Working data section start
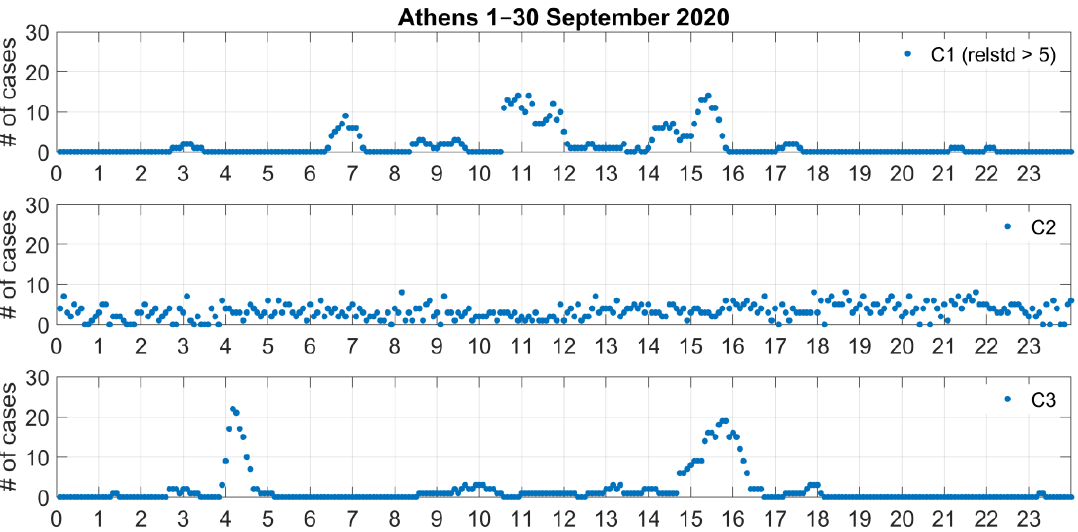
Figure 17. The number of cases in which each criterion is met in each hour of the day (summed over September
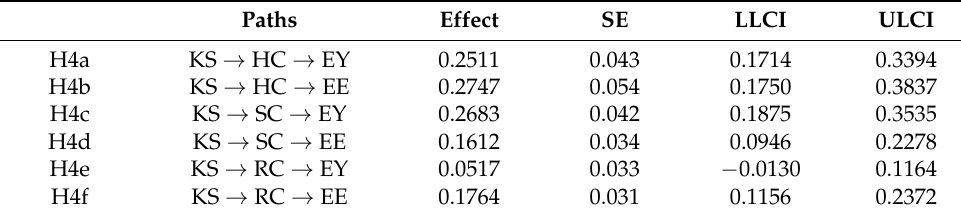
Table 6. Results of the test for mediating effects. Paths Effect SE LLCI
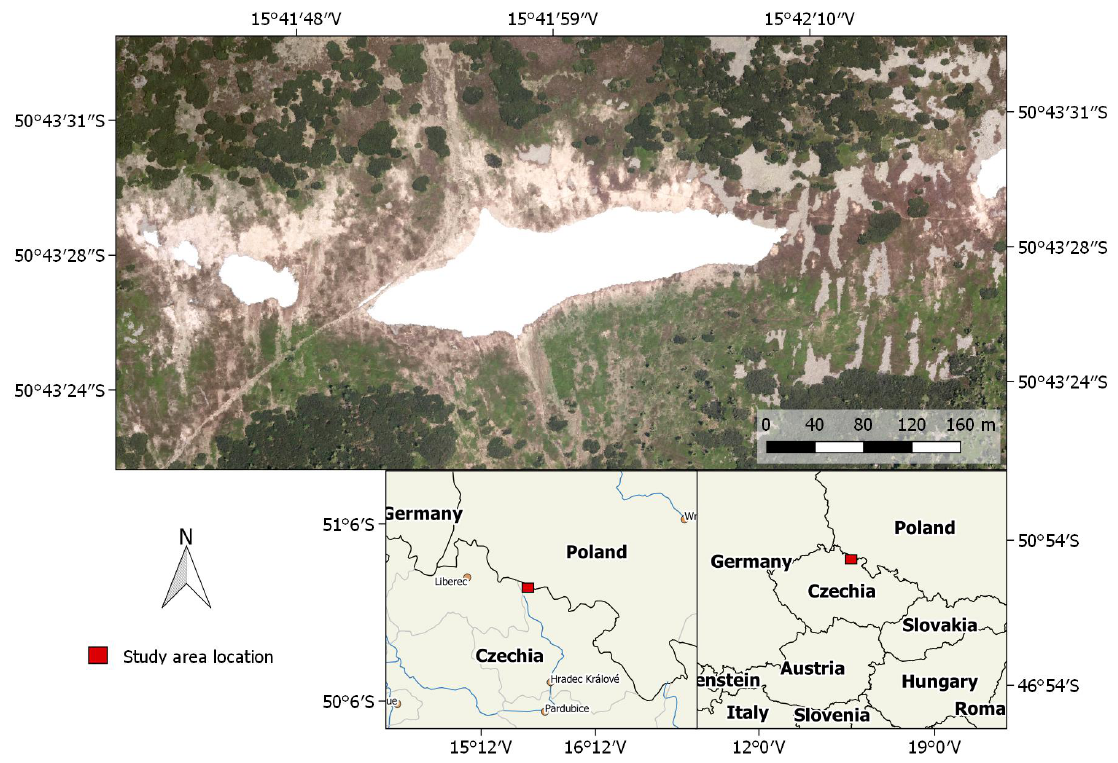
Figure 1. The study site location (the orthophoto obtained during the melting season 2012).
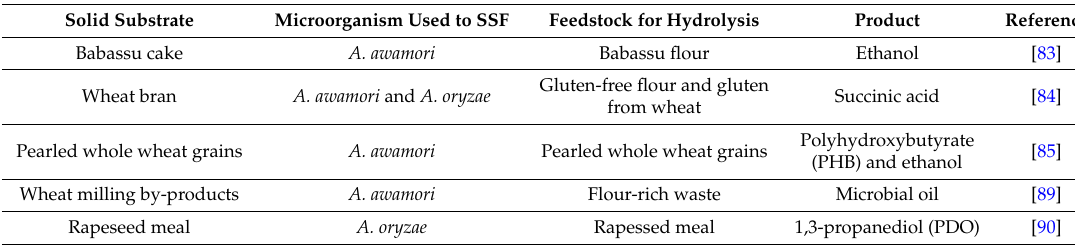
Table 2. Examples of products obtained by using generic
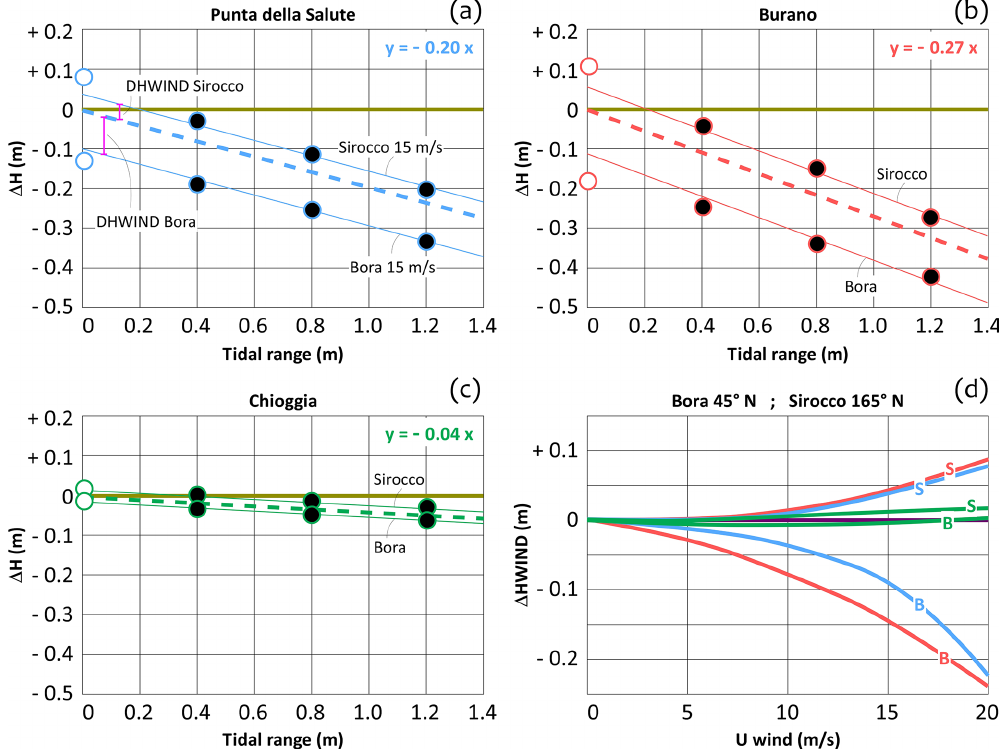
Figure 4. Synthetic sinusoidal tide, tidal period of 6h, PCL. (cid:49)H variation in the case of wind ( (cid:49)H WIND ). (a) Punta della Salute; (b) Burano; (c) Chioggia. Dashed lines refer to the relationship obtained with no wind (scenario I, Fig. 3) and solid thin lines to scenario (II), with Sirocco and Bora winds of 15ms − 1 . White bullets refer to the simulations performed with no tide. (d) (cid:49)H variation with respect to the no wind condition ( (cid:49)H WIND ) computed at PS (blue lines), Burano (red), and Chioggia (green), ranging the speeds of Bora and Sirocco from 0 to 20ms − 1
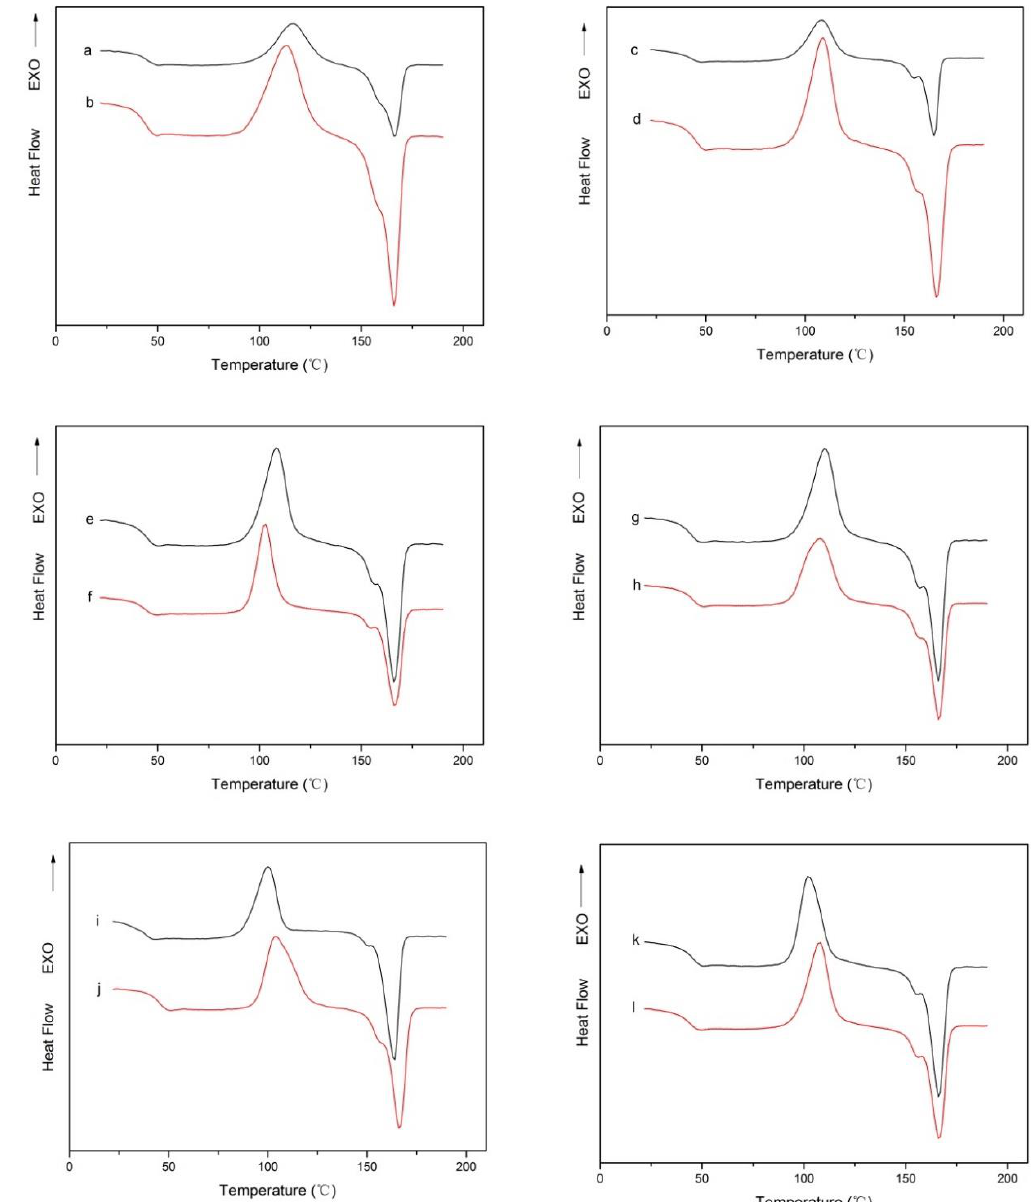
Figure 3. ( a , c , e , g , i , k ) represents the DSC curve of composite film PLA-0, PLA-1%, PLA-5%, PLA-10%, Figure 3. ( a ), ( c ), ( e ), ( g ), ( i ) and ( k ) represents the DSC curve of composite film PLA-0, PLA-1%, PLA- PLA-15% and PLA-20% before high pressure treatment, respectively; ( b , d , f , h , j , l ) represents the DSC 5%, PLA-10%, PLA-15% and PLA-20% before high pressure treatment, respectively; ( b ), ( d ), ( f ), ( h ), curve of composite film PLA-0, PLA-1%, PLA-5%, PLA-10%, PLA-15% and PLA-20% after high pressure treatment,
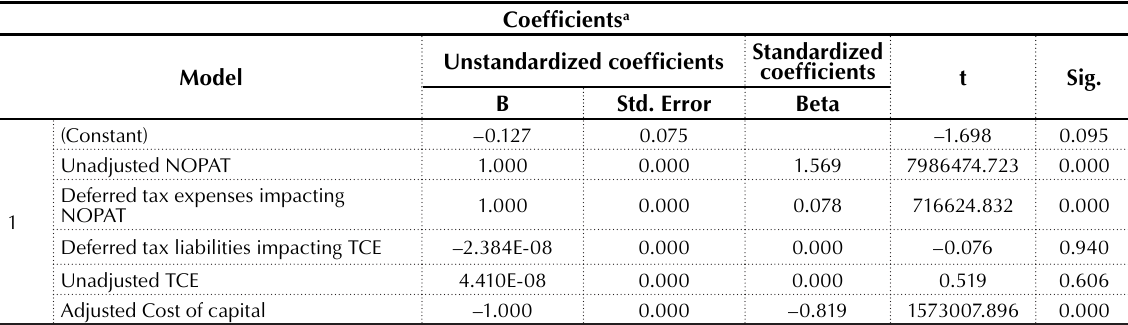
Table 6. Coefficient test for individual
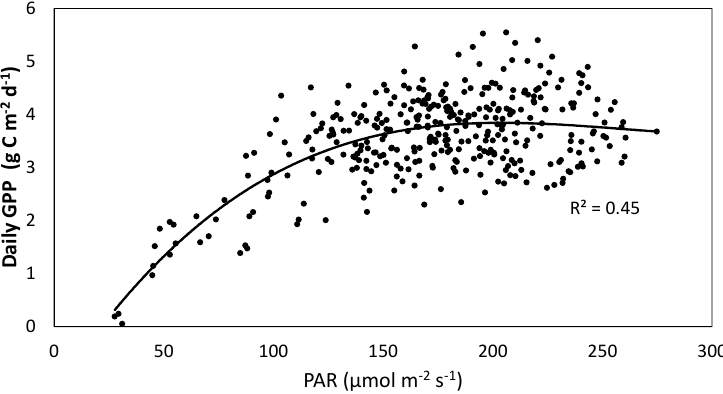
Figure 12. Relationship between daily GPP and daily average photosynthetic absorbed radiation (PAR) during daytime.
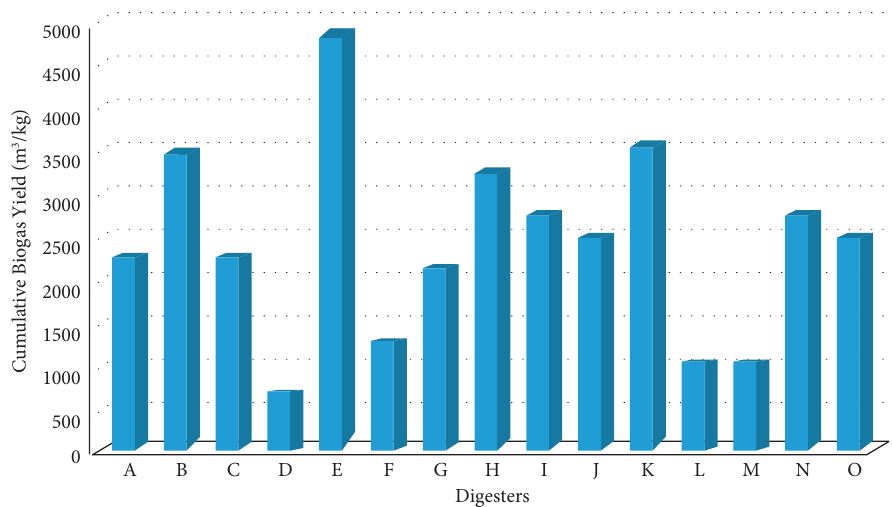
Figure 3: Cumulative (40days) biogas production for each of the digesters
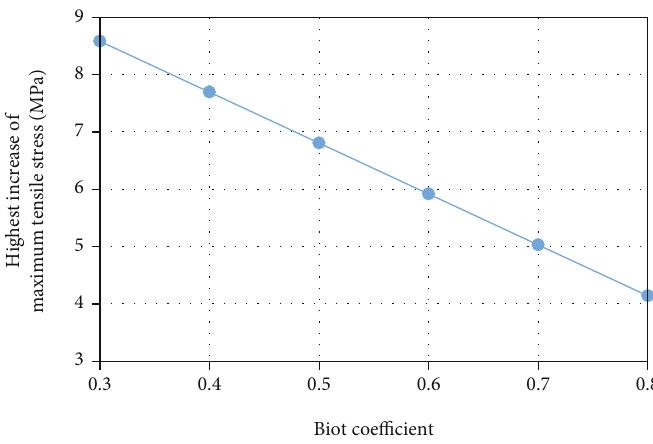
Figure 17: Highest increment of maximum tensile stress with di ff erent Biot coe ffi cient.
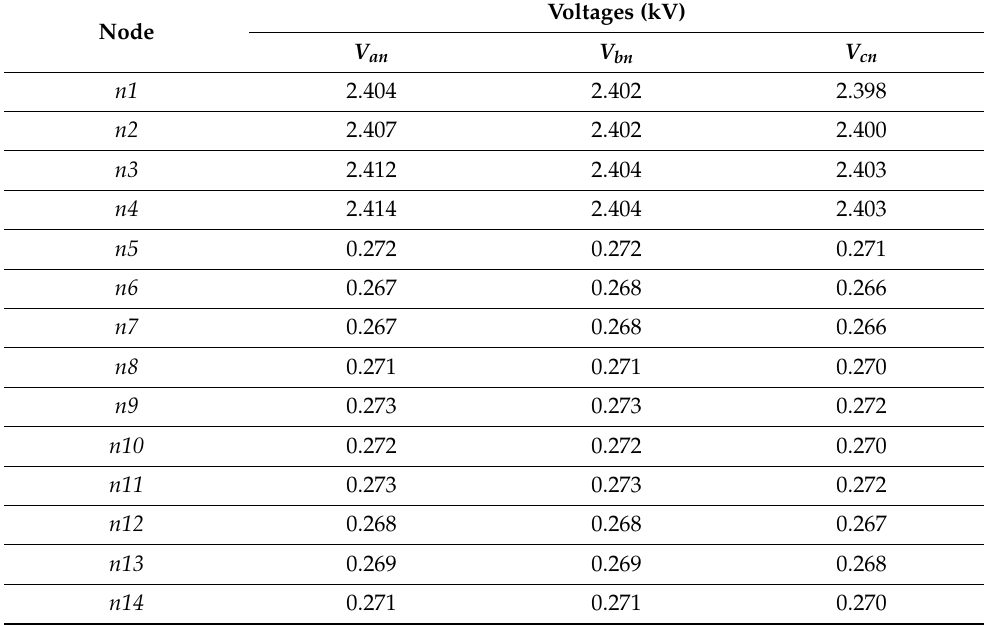
Table 3. Line-to-ground nodal voltage magnitudes with PRO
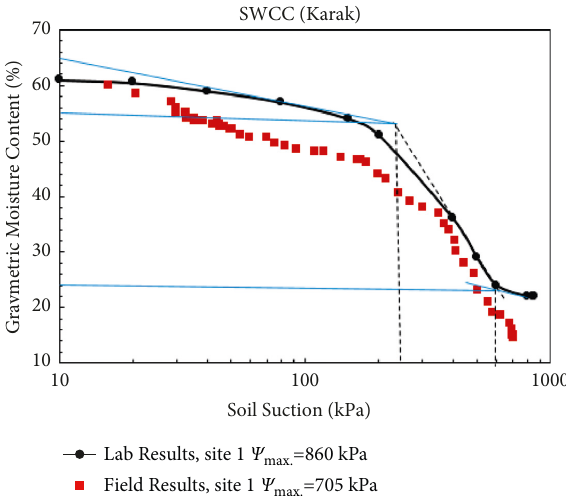
Figure 6: Demonstration of field- and lab-based SWCCs for Karak expansive soil.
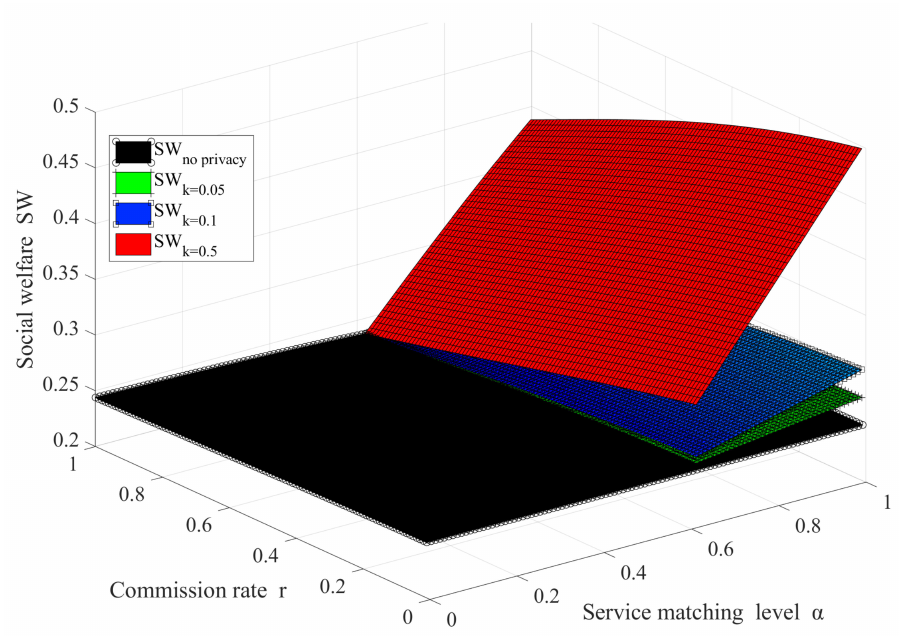
Figure 11. Influence of using consumer data to generate income on social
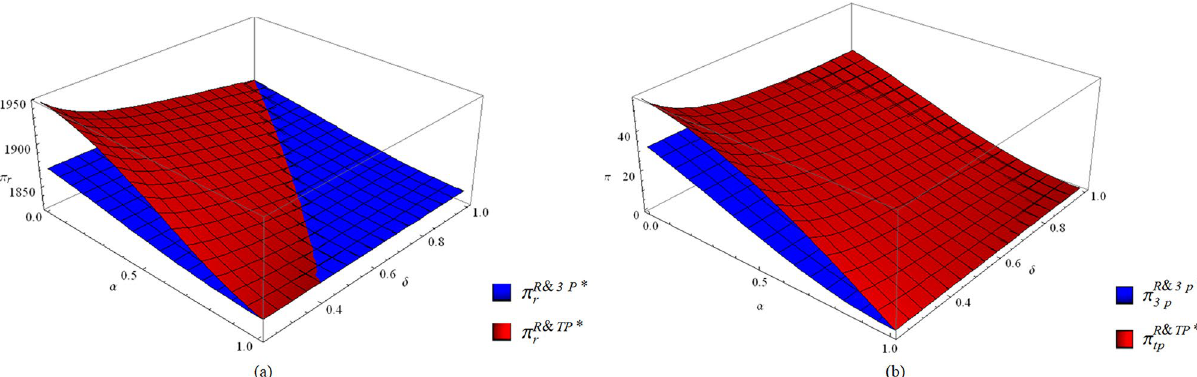
Figure 7. The profits of the retailer ( a ) and the third-party collector ( b ) with or without third-party economies of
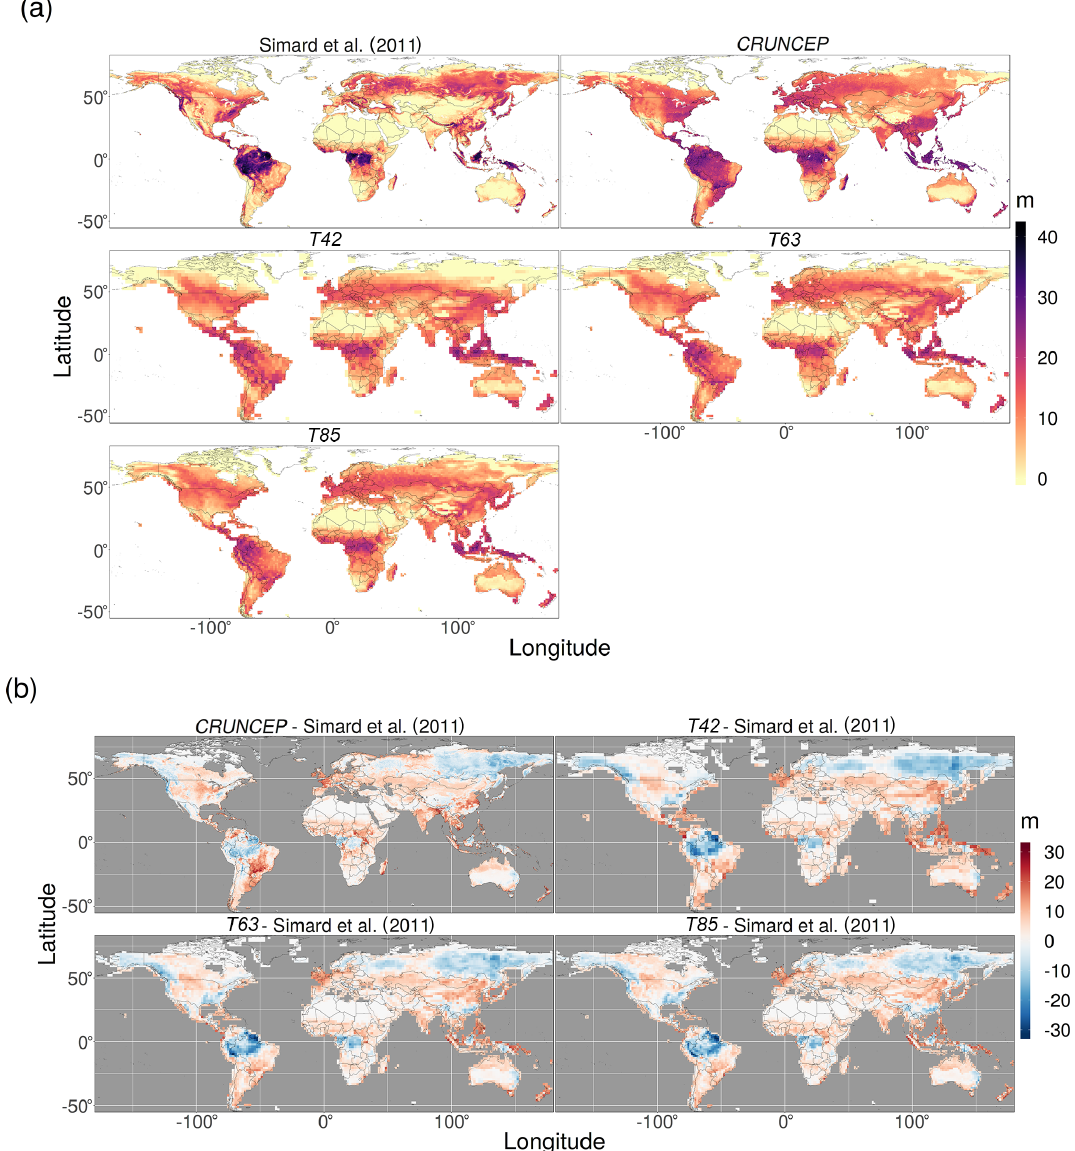
Figure 6. Comparison of canopy height from the T42 , T63 , and T85 (EMAC climate) and CRUNCEP (observed climate) simulations with observed canopy height from Simard et al. (2011); (a) absolute values and (b) the difference between simulations minus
Working data section end
[About this task]:
Print the listing word for word, but omit the pictures.

[Task solution]:
Figure 17. The number of cases in which each criterion is met in each hour of the day (summed over September
Table 6. Results of the test for mediating effects. Paths Effect SE LLCI
Figure 1. The study site location (the orthophoto obtained during the melting season 2012).
Table 2. Examples of products obtained by using generic
Figure 4. Synthetic sinusoidal tide, tidal period of 6h, PCL. (cid:49)H variation in the case of wind ( (cid:49)H WIND ). (a) Punta della Salute; (b) Burano; (c) Chioggia. Dashed lines refer to the relationship obtained with no wind (scenario I, Fig. 3) and solid thin lines to scenario (II), with Sirocco and Bora winds of 15ms − 1 . White bullets refer to the simulations performed with no tide. (d) (cid:49)H variation with respect to the no wind condition ( (cid:49)H WIND ) computed at PS (blue lines), Burano (red), and Chioggia (green), ranging the speeds of Bora and Sirocco from 0 to 20ms − 1
Figure 3. ( a , c , e , g , i , k ) represents the DSC curve of composite film PLA-0, PLA-1%, PLA-5%, PLA-10%, Figure 3. ( a ), ( c ), ( e ), ( g ), ( i ) and ( k ) represents the DSC curve of composite film PLA-0, PLA-1%, PLA- PLA-15% and PLA-20% before high pressure treatment, respectively; ( b , d , f , h , j , l ) represents the DSC 5%, PLA-10%, PLA-15% and PLA-20% before high pressure treatment, respectively; ( b ), ( d ), ( f ), ( h ), curve of composite film PLA-0, PLA-1%, PLA-5%, PLA-10%, PLA-15% and PLA-20% after high pressure treatment,
Table 6. Coefficient test for individual
Figure 12. Relationship between daily GPP and daily average photosynthetic absorbed radiation (PAR) during daytime.
Figure 3: Cumulative (40days) biogas production for each of the digesters
Figure 17: Highest increment of maximum tensile stress with di ff erent Biot coe ffi cient.
Table 3. Line-to-ground nodal voltage magnitudes with PRO
Figure 6: Demonstration of field- and lab-based SWCCs for Karak expansive soil.
Figure 11. Influence of using consumer data to generate income on social
Figure 7. The profits of the retailer ( a ) and the third-party collector ( b ) with or without third-party economies of
Figure 6. Comparison of canopy height from the T42 , T63 , and T85 (EMAC climate) and CRUNCEP (observed climate) simulations with observed canopy height from Simard et al. (2011); (a) absolute values and (b) the difference between simulations minus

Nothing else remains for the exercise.